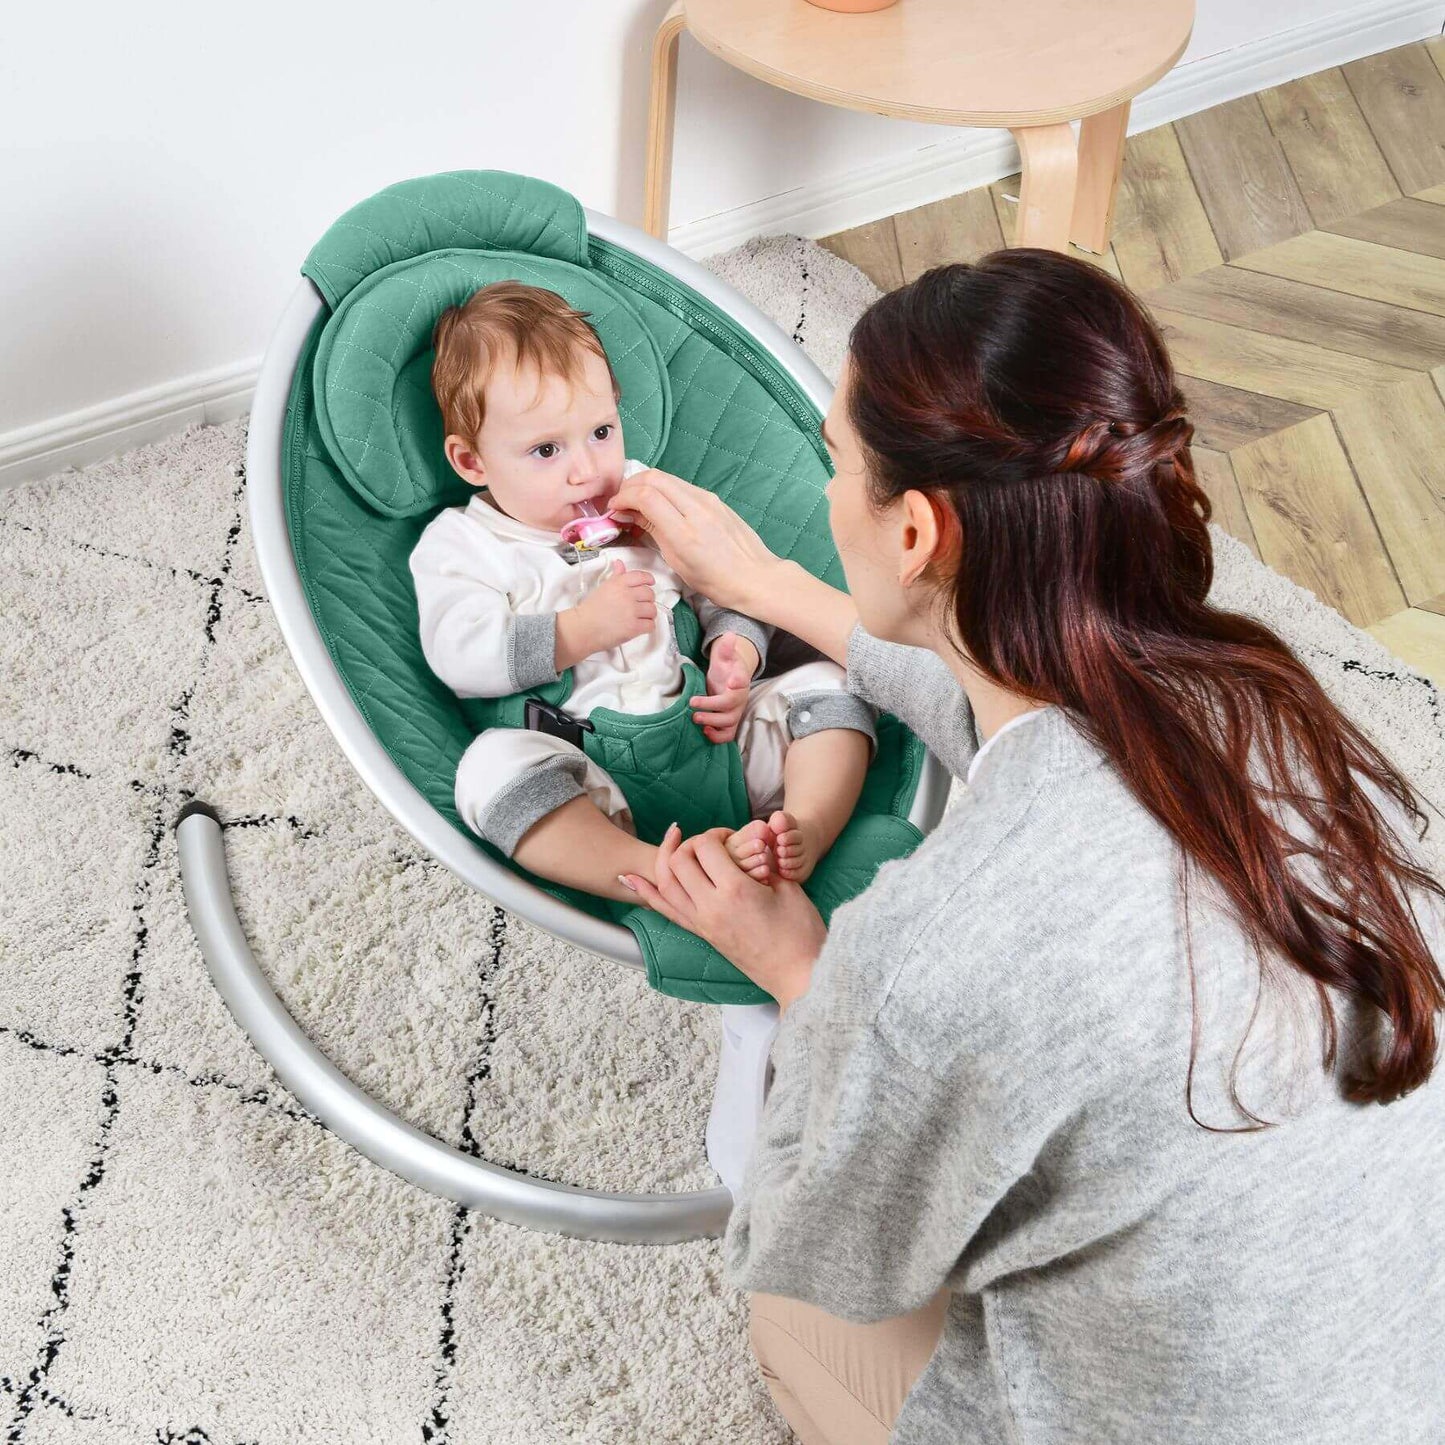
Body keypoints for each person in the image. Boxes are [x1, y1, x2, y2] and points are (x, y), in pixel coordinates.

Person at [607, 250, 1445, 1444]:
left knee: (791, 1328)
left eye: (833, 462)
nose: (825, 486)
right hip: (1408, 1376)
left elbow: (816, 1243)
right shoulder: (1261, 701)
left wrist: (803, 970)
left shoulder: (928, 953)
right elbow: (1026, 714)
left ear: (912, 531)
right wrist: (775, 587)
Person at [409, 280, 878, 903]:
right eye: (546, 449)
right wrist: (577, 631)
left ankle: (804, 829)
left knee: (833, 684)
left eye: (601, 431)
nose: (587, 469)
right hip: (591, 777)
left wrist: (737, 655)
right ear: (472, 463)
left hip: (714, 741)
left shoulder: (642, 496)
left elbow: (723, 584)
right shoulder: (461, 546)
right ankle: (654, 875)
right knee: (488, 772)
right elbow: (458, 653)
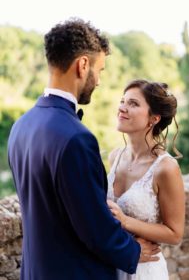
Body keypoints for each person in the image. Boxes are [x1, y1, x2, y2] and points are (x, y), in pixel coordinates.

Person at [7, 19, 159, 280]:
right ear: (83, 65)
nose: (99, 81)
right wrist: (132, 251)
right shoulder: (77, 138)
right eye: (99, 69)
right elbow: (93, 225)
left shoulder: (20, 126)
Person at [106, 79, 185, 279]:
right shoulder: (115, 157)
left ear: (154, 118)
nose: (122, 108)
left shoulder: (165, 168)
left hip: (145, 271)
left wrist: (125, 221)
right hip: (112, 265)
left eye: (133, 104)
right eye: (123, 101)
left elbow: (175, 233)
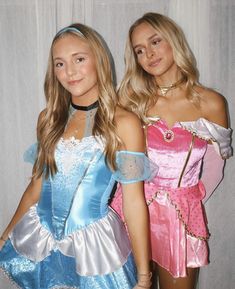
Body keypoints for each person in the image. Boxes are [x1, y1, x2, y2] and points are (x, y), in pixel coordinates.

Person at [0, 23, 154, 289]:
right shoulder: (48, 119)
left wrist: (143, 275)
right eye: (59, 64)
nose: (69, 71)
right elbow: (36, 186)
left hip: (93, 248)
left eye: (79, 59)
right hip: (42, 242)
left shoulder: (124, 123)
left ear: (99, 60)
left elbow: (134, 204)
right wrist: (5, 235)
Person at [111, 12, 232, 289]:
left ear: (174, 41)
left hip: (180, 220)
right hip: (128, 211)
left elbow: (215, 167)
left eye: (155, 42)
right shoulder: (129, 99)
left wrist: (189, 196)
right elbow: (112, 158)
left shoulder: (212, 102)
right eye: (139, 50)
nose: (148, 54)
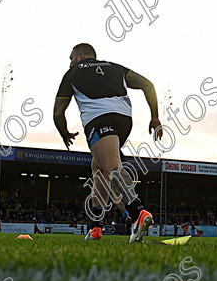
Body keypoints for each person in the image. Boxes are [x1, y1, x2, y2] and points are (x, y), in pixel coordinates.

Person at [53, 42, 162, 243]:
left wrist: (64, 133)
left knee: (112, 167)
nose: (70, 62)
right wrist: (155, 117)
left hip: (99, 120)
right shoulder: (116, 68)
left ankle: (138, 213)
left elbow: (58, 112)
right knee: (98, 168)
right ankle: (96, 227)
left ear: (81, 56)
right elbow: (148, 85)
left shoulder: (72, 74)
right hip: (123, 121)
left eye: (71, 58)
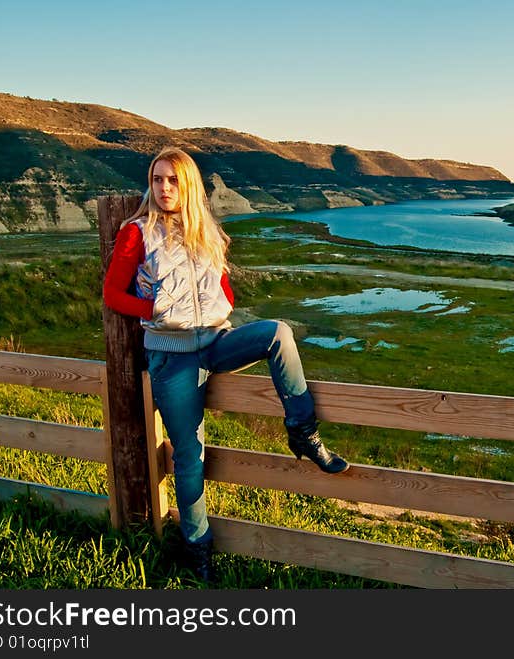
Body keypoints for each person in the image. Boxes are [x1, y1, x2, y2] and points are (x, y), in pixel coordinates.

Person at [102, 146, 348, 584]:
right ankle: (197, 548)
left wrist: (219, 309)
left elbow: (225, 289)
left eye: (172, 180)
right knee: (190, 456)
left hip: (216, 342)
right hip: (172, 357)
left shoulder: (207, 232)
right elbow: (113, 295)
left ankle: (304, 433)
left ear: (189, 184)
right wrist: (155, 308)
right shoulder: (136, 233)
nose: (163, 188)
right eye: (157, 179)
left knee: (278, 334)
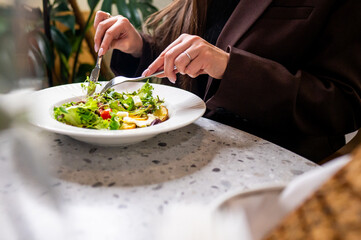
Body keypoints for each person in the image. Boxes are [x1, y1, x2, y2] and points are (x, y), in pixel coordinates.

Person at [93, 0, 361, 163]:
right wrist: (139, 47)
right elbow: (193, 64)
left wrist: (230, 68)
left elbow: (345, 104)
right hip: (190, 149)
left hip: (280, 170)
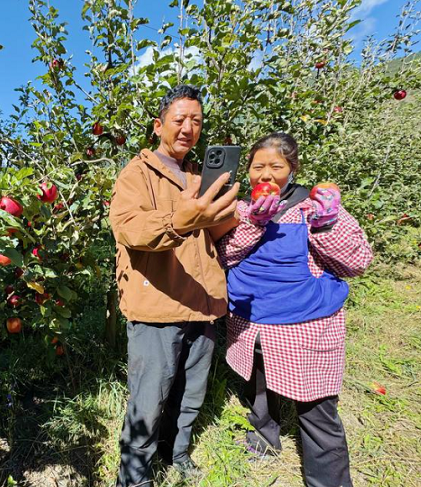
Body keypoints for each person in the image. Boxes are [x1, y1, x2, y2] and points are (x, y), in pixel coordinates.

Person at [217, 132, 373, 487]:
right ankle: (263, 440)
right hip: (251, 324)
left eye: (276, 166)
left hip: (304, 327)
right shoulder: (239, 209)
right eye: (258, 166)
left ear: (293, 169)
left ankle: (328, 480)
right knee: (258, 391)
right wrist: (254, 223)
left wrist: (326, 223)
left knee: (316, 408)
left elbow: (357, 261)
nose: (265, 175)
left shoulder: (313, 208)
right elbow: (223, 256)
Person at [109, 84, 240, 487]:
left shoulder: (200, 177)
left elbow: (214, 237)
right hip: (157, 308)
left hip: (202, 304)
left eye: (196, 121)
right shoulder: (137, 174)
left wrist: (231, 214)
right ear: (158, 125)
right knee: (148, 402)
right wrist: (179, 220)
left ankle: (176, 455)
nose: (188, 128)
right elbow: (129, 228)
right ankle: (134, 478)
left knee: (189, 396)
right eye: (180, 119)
□ □ □ □ □
EXERCISE DESCRIPTION:
From the first line of the entries above down to the line holding "left ear: (912, 531)", quote each line exactly and nothing else, skipping pictures.

ANSWER SPACE:
Body keypoints for each person in the image. Boxes are [x1, y1, x2, y2] and points are (x, y), in pixel coordinates.

Person at [607, 250, 1445, 1444]:
left knee: (791, 1328)
left eye: (833, 462)
nose: (825, 486)
right hip: (1408, 1376)
left elbow: (816, 1243)
right shoulder: (1261, 701)
left wrist: (803, 970)
left shoulder: (928, 953)
right elbow: (1026, 714)
left ear: (912, 531)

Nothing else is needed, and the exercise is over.